OGG only supports Vorbis, Opus, and FLAC as its audio codecs. Broadcast TS files almost always carry audio in AAC, AC3 (Dolby Digital), or occasionally MP2 — none of which are valid inside an OGG container. This means a full transcode is unavoidable: the source audio is decoded to raw PCM and then re-encoded to Vorbis. There is no lossless path from AAC or AC3 to Vorbis; some quality loss occurs as a result of this transcode.
Vorbis uses a variable bitrate quality scale from 0 (lowest) to 10 (highest), where -q:a 4 targets roughly 128 kbps. For most broadcast audio sources — which are typically encoded at 128–192 kbps AAC or 192–384 kbps AC3 — a Vorbis quality of 4 produces good perceptual quality with a modest file size. To match higher-quality broadcast audio more closely, you could raise the value to -q:a 6 or -q:a 7 in the desktop FFmpeg command, which targets approximately 192–224 kbps.
Replace the '4' in '-q:a 4' with a value between 0 and 10. For example, 'ffmpeg -i input.ts -c:a libvorbis -q:a 6 output.ogg' produces higher-quality audio at a larger file size, while '-q:a 2' produces a smaller file with more audible compression artifacts. The scale is not linear in bitrate terms — values 4 through 6 cover the most commonly useful range for broadcast-quality source material.
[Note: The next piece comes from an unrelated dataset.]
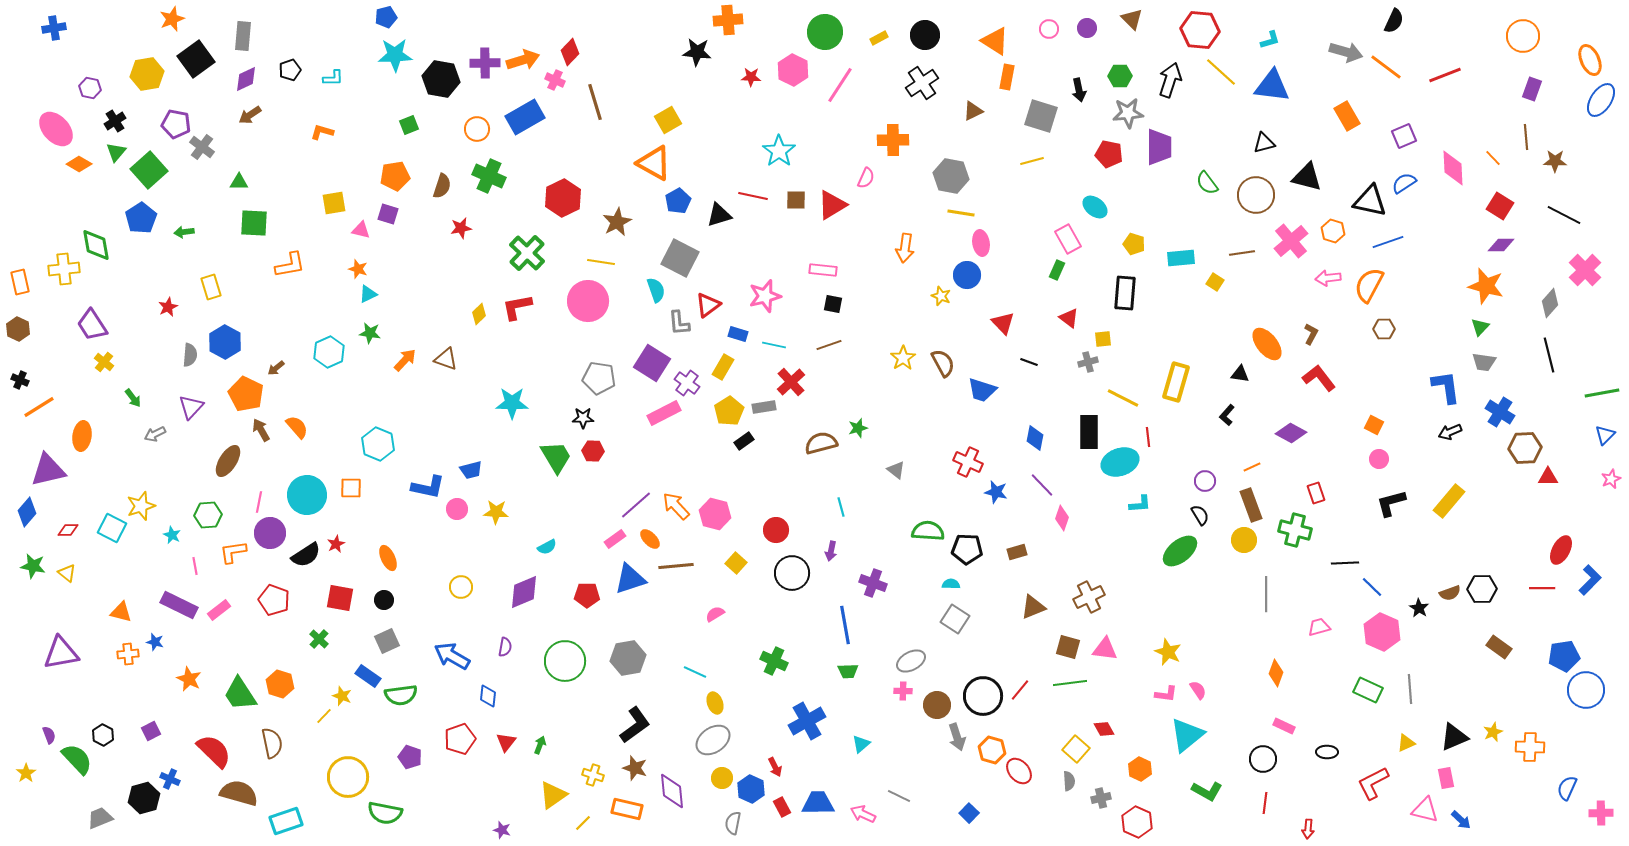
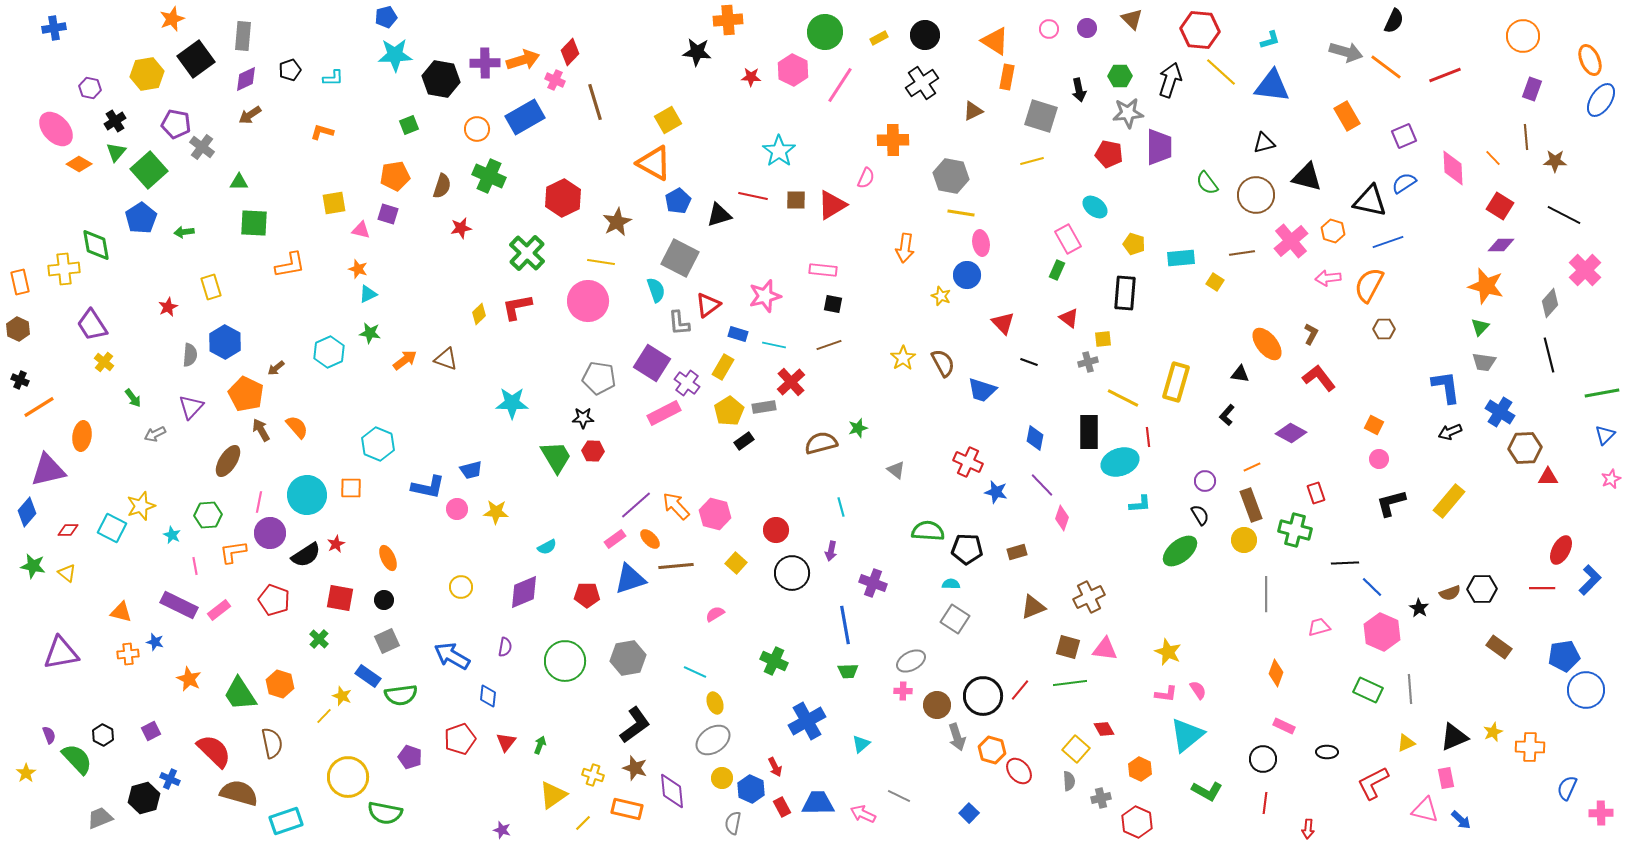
orange arrow at (405, 360): rotated 10 degrees clockwise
Subtitles embedded in the TS stream will not be transferred to the OGG file. Although OGG does support chapter markers in its metadata, FFmpeg does not automatically map TS subtitle streams or timing cues to OGG chapter data during this conversion. Any subtitle or DVB teletext streams present in the source TS file are simply dropped. If preserving subtitles is important, a different output format would be more appropriate.
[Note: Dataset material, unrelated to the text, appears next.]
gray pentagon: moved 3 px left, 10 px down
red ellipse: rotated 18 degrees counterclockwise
TS files contain a full video stream alongside the audio, and the video typically accounts for 90–98% of the file size. Removing the video and encoding only the audio track as Vorbis at -q:a 4 will reduce a typical broadcast TS file to roughly 2–8% of its original size. For example, a 1 GB one-hour TS recording might produce an OGG audio file of around 50–80 MB, depending on the original audio bitrate and content.

Technical Notes

TS is a multiplexed container format designed for resilient broadcast delivery; it uses fixed-size 188-byte packets and can carry multiple programs, each with their own video, audio, and data streams. When demuxing, FFmpeg must parse the Program Specific Information (PSI) tables to identify which PIDs carry audio. The audio codec in a broadcast TS is most commonly AAC-LC or AC3, both of which require full decoding before re-encoding to Vorbis — there is no stream copy shortcut. OGG/Vorbis supports metadata tags (artist, title, album, etc.) but broadcast TS files rarely carry rich metadata, so the OGG output will typically have minimal or no tags. OGG does not support subtitles, so any DVB subtitle or teletext streams in the TS are silently discarded. Multiple audio tracks in the TS (e.g., stereo main + SAP) require explicit stream mapping to extract and are not handled automatically. The OGG format supports chapters natively via Ogg skeleton or comment headers, but FFmpeg does not populate these from TS timing data without additional configuration. For very long broadcast recordings, be aware that Vorbis encoding is CPU-intensive compared to a simple remux, so conversion time will be proportional to the audio duration.